Following the discharge of the jury, and during the punitive damage hearing, defendant came forward with evidence offering an explanation of the incriminating $1,800 deposit of January 29, 1969, namely a personal loan of that date from the depositary bank.*fn3 The fact that the jurors

[152 NJSuper Page 581]

were deprived of the benefit of this exculpatory evidence is a subject of one of the motions now before the court, and will be dealt with below.

Defendant next claims that the $1,800 deposit of January 29, 1969 was subsequently shown to be "erroneously" admitted, and thus destroyed the foundation for the admissibility of evidence concerning the second large deposit (of $1,200) on October 28, 1969. Therefore, it is claimed, the second deposit should not be considered.
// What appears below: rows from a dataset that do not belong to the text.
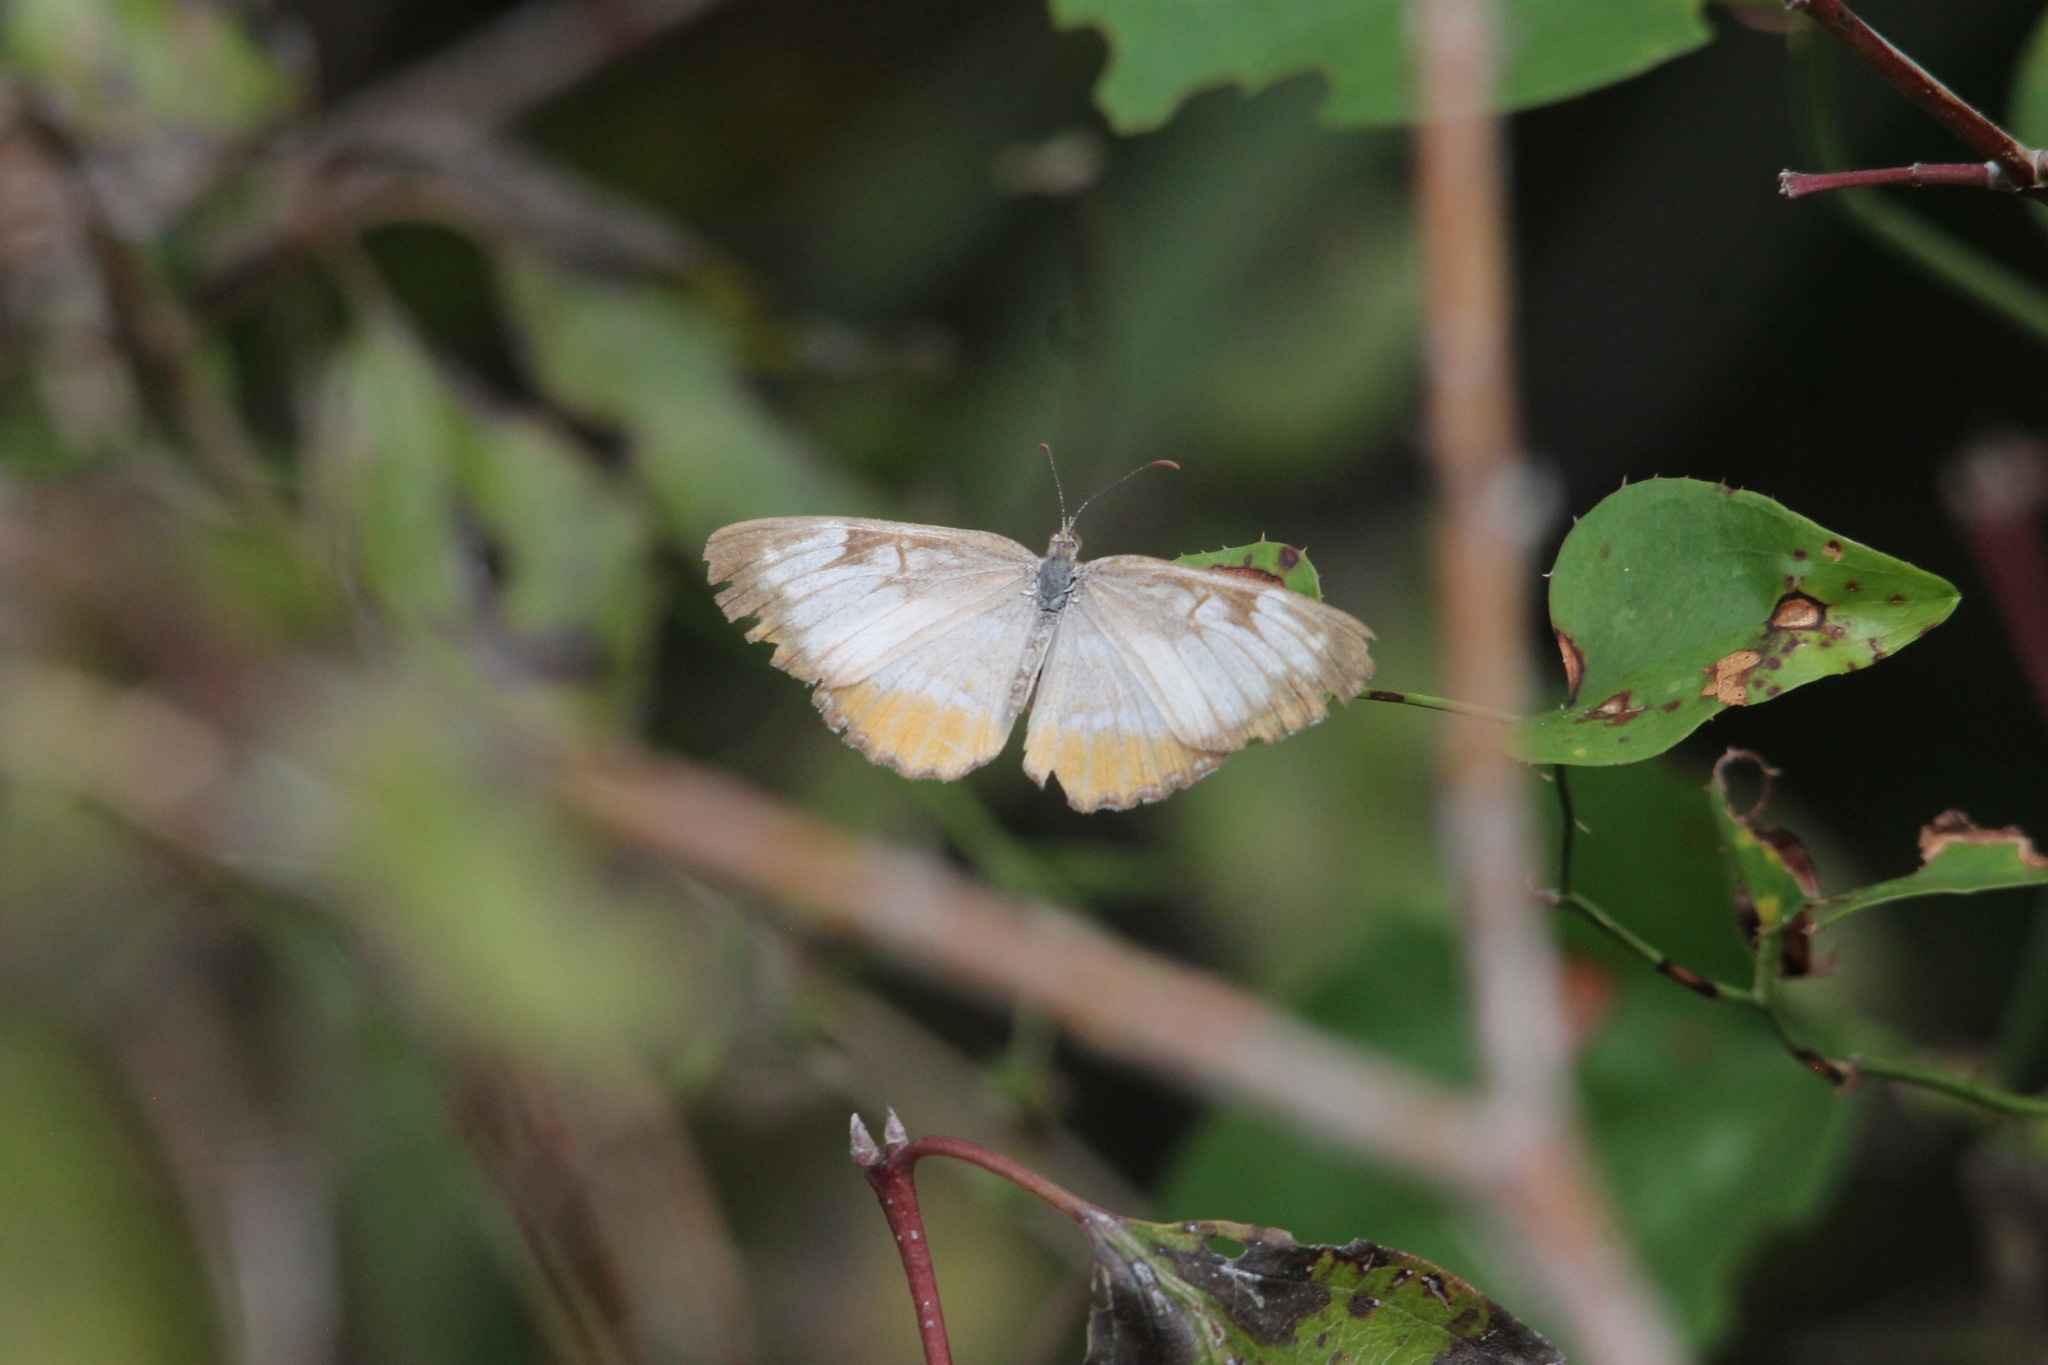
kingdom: Animalia
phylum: Arthropoda
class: Insecta
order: Lepidoptera
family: Nymphalidae
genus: Mestra
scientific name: Mestra amymone
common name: Common mestra
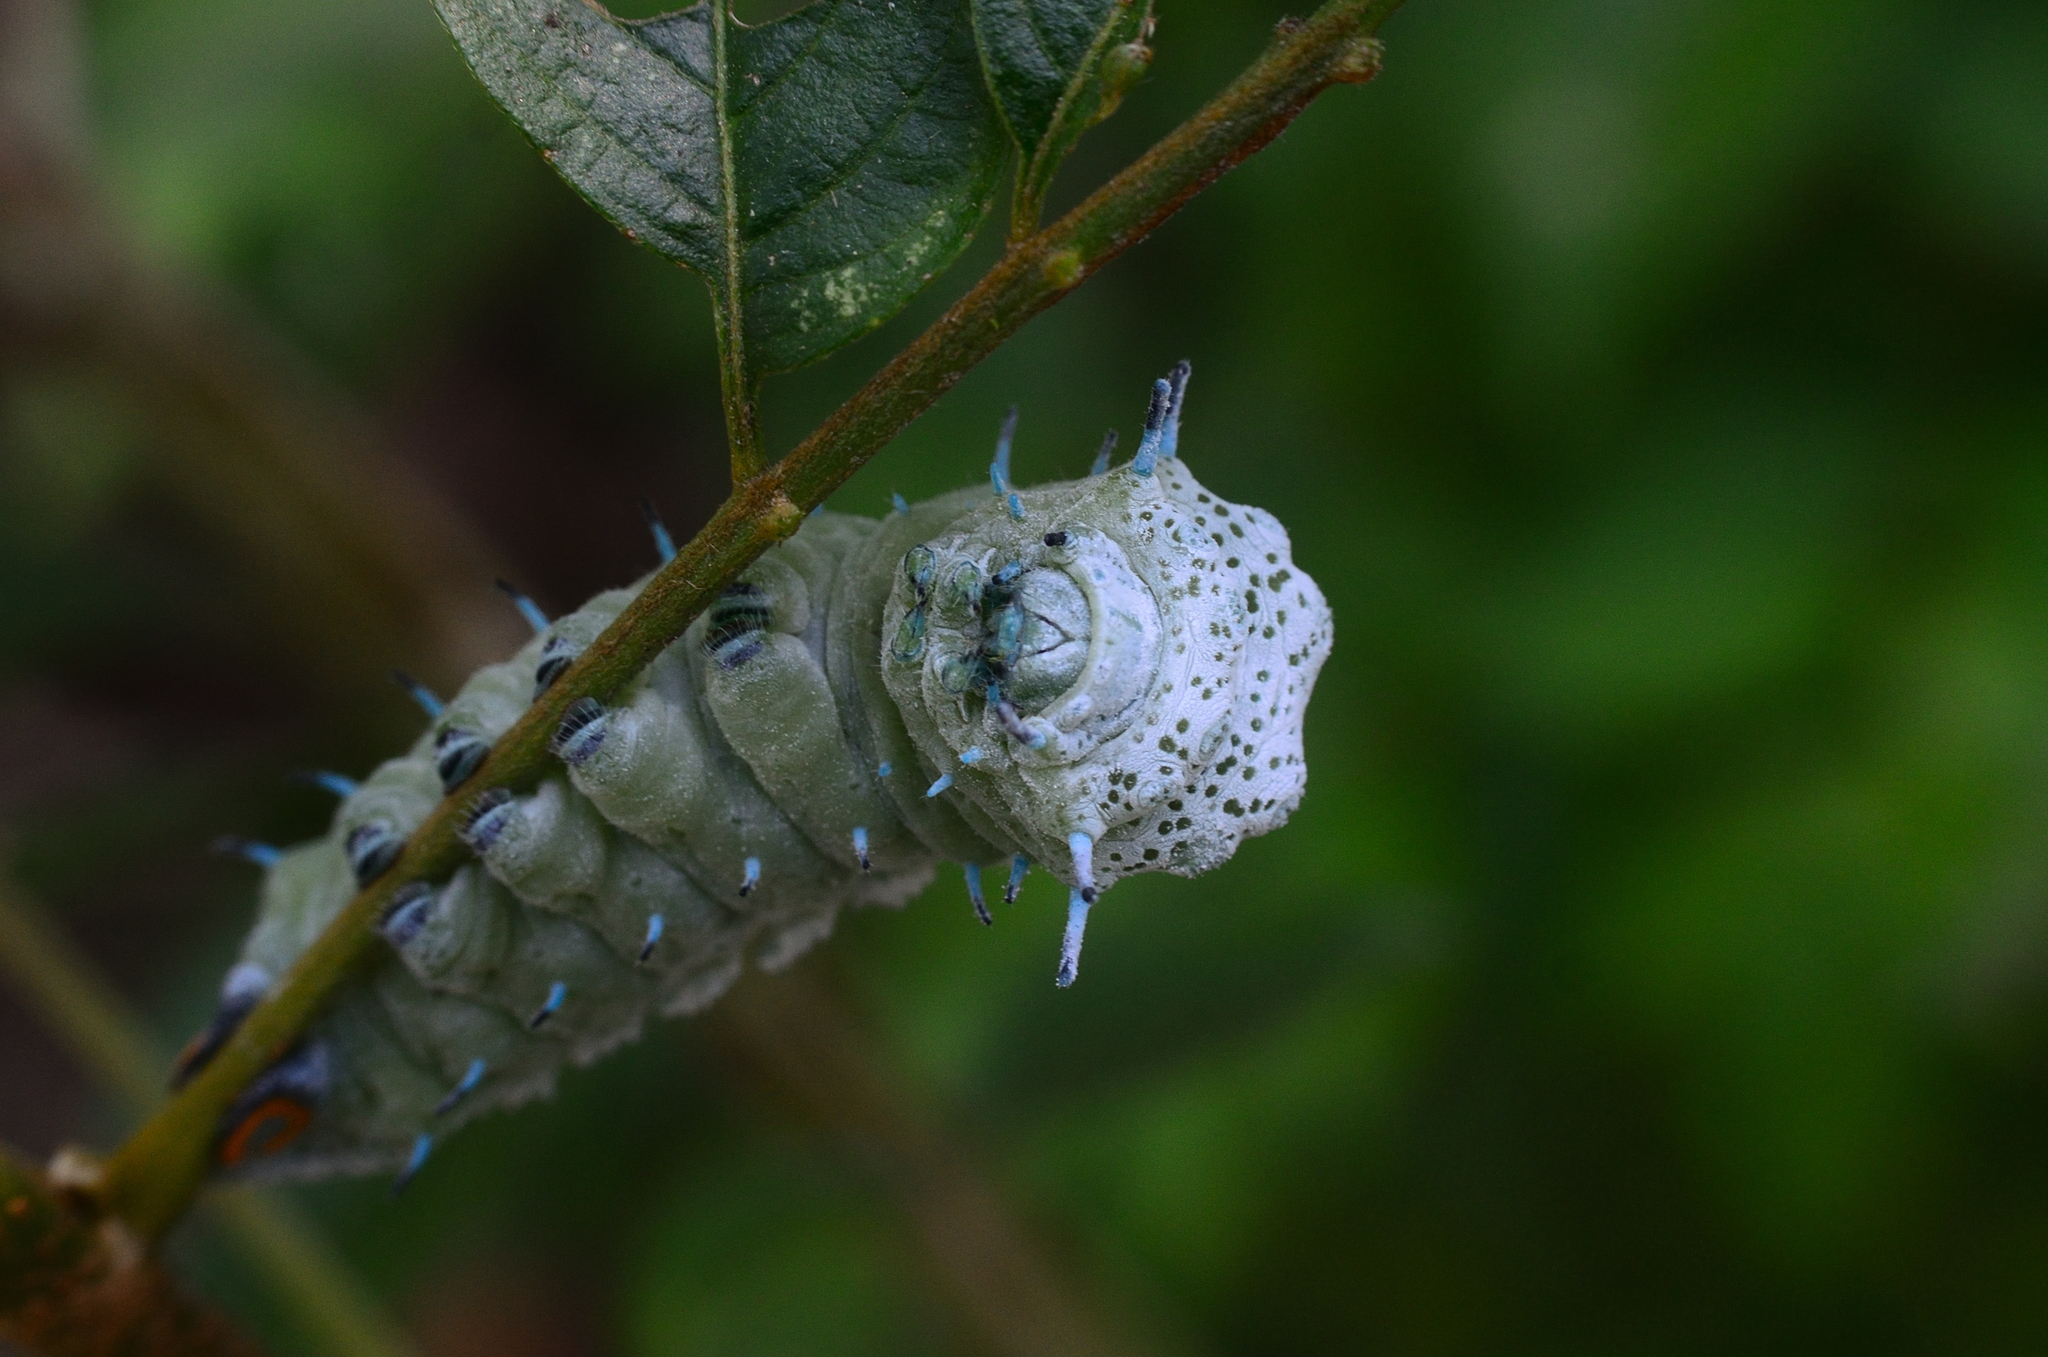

The problem with this argument is that evidence of the $1,800 deposit was not erroneously admitted; it was only subsequently explained. Its admissibility as relevant evidence was not vitiated by this later explanation. Moreover, the validity of the $1,200 deposit as evidence was in no way contingent on the $1,800 deposit. Cf. State v. Smollok , 148 N.J. Super. 382 (App. Div. 1977), noting the probative force of unexplained cash deposits. It is true that the jury was deprived of the benefit of this explanation, and to this extent, considering the role of the advisory jury and this court's statements regarding its "adoption" of the jury's findings, this issue could have been highly relevant, since the advisory jury was impaneled to "inform the conscience" of the court. The jury was not the final arbiter. Notwithstanding such explanation of the $1,800 deposit, the court's independent judgment regarding defendant's guilt was not changed by this evidence. The case of Newark Plank Road Co. v. Elmer , 9 N.J. Eq. 754 (E. & A. 1855), is persuasive:

In regard to verdicts of juries upon disputed questions of fact, the rule in equity is well settled. The judge who directs the issue may act upon it, determine against it, or direct a new trial at his discretion. He may disregard the misdirection of the jury, and the erroneous admission or rejection of evidence upon the trial, and may, notwithstanding the most apparent irregularities of this kind, refuse a new trial, provided he is satisfied, from the evidence as it exists, and from the record in equity, that the means of forming the correct

[152 NJSuper Page 582]

judgment are before him. See also; Trenton Banking Co. v. Rosell , 2 N.J. Eq. 511, 512 (Ch. 1841); Freeman v. Staats , 9 N.J. Eq. 816, 821 (E. & A. 1853); Carpenter v. Easton and Amboy R.R. Co. , 26 N.J. Eq. 168, 171 (Ch. 1875). [at 785]

Defendant's motions to reopen the judgment and to be relieved from the judgment are denied.